Cette question est au point de départ de notre enquête qui, comme on le lira, nous conduira beaucoup plus loin, jusqu’à l’identification de la « nature » profonde des systèmes éducatifs comme miroirs des sociétés qui les ont engendrés.

De l’approche comparée des systèmes éducatifs à l’identification de « modèles » éducatifs

L’approche la plus féconde pour éclairer cette question réside en une comparaison documentée des systèmes européens. Par « documentée », nous visons la prise en compte d’une large palette d’indicateurs, tant sur les caractéristiques structurelles de chaque système, que sur ses « performances ». Notre objectif sera d’identifier des « familles » de systèmes (que nous appellerons des « modèles ») qui partagent des caractéristiques structurelles communes et de comparer les « performances » respectives de chacun de ces modèles.

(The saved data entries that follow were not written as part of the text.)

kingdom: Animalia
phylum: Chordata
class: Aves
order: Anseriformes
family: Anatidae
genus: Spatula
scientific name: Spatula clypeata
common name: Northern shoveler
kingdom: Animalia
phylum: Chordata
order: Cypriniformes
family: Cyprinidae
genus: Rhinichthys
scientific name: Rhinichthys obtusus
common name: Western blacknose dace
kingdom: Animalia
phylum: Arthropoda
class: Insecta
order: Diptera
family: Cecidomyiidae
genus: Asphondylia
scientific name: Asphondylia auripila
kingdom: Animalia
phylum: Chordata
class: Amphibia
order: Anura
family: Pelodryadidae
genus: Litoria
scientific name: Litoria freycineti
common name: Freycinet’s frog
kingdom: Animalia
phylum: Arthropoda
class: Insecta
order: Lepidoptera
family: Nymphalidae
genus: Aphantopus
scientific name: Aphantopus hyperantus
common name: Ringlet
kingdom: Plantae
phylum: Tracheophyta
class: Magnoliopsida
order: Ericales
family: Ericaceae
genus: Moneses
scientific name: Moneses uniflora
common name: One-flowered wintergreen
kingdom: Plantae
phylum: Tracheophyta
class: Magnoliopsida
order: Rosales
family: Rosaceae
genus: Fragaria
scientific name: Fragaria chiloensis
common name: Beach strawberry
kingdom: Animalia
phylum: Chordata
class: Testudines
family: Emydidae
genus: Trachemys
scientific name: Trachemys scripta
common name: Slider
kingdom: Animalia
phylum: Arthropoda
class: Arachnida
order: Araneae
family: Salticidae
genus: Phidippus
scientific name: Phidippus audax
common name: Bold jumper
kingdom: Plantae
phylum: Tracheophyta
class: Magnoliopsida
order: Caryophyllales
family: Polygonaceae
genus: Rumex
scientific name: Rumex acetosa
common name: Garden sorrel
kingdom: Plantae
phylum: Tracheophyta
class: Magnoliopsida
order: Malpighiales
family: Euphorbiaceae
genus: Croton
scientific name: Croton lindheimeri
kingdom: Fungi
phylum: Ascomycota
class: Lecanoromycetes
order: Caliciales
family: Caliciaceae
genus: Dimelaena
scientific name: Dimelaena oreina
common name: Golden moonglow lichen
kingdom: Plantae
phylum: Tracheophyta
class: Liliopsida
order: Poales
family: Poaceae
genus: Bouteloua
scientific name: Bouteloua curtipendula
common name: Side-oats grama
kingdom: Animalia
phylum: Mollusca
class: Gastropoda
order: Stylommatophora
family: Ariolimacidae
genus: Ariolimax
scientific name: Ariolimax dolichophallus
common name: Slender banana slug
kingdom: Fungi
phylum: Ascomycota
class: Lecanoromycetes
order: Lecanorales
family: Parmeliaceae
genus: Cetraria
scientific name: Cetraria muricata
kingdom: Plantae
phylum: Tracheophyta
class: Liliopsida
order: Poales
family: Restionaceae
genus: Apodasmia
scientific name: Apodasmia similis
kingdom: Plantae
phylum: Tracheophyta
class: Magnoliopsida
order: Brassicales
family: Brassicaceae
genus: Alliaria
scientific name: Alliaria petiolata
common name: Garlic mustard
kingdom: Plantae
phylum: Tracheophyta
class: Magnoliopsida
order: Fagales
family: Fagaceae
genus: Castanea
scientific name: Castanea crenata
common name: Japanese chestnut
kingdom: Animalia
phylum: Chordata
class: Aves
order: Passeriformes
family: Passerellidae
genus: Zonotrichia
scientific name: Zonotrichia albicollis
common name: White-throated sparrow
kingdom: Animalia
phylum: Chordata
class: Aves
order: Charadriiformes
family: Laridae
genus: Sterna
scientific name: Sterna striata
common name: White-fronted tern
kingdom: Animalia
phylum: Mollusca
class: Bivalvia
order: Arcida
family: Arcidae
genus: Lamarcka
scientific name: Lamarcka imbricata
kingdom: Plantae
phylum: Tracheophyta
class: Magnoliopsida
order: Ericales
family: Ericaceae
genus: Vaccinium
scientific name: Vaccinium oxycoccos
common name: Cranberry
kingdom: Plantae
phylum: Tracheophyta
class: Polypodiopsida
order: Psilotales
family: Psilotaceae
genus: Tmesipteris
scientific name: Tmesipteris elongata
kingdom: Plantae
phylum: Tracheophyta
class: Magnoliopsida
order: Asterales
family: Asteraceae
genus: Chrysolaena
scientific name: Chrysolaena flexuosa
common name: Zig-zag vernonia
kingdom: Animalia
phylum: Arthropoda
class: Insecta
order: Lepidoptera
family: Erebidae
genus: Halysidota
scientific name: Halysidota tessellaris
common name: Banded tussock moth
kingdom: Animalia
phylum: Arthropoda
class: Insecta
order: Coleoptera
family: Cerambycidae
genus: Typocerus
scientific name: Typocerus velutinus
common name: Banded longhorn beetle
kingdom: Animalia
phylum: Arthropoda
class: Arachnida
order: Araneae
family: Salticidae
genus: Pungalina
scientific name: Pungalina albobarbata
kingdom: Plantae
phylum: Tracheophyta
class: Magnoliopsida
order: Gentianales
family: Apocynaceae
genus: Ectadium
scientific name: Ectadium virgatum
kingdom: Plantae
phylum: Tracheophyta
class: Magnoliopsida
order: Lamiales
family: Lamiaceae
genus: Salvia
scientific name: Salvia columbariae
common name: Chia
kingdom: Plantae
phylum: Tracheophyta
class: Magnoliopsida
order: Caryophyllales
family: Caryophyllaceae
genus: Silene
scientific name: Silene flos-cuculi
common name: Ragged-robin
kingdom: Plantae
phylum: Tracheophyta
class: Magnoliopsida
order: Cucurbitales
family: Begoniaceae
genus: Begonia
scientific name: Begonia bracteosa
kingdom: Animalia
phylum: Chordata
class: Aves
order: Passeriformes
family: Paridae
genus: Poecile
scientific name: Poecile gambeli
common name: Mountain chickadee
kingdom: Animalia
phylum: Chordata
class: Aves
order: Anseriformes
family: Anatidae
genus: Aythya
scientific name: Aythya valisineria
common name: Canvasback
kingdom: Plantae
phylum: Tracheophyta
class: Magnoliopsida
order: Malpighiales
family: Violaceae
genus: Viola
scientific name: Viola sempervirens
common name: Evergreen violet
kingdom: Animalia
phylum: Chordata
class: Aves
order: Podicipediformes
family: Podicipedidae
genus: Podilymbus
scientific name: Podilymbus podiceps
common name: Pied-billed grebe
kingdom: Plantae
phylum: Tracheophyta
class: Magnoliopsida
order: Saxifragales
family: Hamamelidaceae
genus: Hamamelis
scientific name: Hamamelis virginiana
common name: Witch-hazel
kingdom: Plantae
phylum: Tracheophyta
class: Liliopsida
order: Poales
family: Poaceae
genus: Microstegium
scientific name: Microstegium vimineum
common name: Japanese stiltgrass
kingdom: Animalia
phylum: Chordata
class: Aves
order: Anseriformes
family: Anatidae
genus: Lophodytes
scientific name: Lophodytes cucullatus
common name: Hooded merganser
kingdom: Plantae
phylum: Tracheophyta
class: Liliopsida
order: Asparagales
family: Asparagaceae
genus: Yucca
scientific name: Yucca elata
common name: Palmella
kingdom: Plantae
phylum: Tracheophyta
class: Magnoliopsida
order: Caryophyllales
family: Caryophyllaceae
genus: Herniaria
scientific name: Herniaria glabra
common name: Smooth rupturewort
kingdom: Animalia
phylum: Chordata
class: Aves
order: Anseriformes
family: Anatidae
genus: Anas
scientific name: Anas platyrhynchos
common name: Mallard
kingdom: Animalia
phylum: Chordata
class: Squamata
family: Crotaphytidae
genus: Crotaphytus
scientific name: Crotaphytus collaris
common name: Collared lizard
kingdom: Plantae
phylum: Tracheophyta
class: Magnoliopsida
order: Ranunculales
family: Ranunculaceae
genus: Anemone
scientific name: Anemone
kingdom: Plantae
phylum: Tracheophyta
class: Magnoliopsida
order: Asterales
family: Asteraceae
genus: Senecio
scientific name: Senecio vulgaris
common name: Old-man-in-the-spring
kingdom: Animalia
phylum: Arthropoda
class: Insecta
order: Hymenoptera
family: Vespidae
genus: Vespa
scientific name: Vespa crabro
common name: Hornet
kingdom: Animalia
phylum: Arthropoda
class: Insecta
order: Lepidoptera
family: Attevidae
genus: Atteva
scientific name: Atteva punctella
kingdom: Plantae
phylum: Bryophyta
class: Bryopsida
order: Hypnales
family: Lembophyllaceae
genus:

Dans la section suivante, nous décrirons les indicateurs retenus pour chacun des vingt-huit systèmes éducatifs étudiés (vingt-sept pays dont, pour la Belgique, une distinction entre la FWB et la Communauté flamande).

Données Pisa retenues sur les systèmes éducatifs

Une source privilégiée d’information sur les systèmes d’enseignement obligatoire est fournie par l’enquête internationale Pisa, organisée par l’OCDE tous les trois ans depuis l’année 2000. Cette enquête mesure les compétences (en lecture, en mathématiques et en sciences) des élèves âgés de quinze ans. Au-delà de la mesure des compétences des élèves, ces enquêtes Pisa collectent aussi un certain nombre d’informations sur diverses dimensions et caractéristiques structurelles des systèmes éducatifs. Un grand avantage de cette source réside dans la rigoureuse comparabilité des données collectées pour tous les pays.

Nous utiliserons les données issues de l’enquête la plus récente (2015).

Indicateurs des « caractéristiques structurelles » des systèmes

Parmi les caractéristiques structurelles d’un système éducatif, la « stratification » organisée (ou non) entre élèves ou groupe d’élèves occupe une place centrale. Cette stratification peut prendre deux dimensions (non exclusives) : « horizontale » et/ou « verticale ».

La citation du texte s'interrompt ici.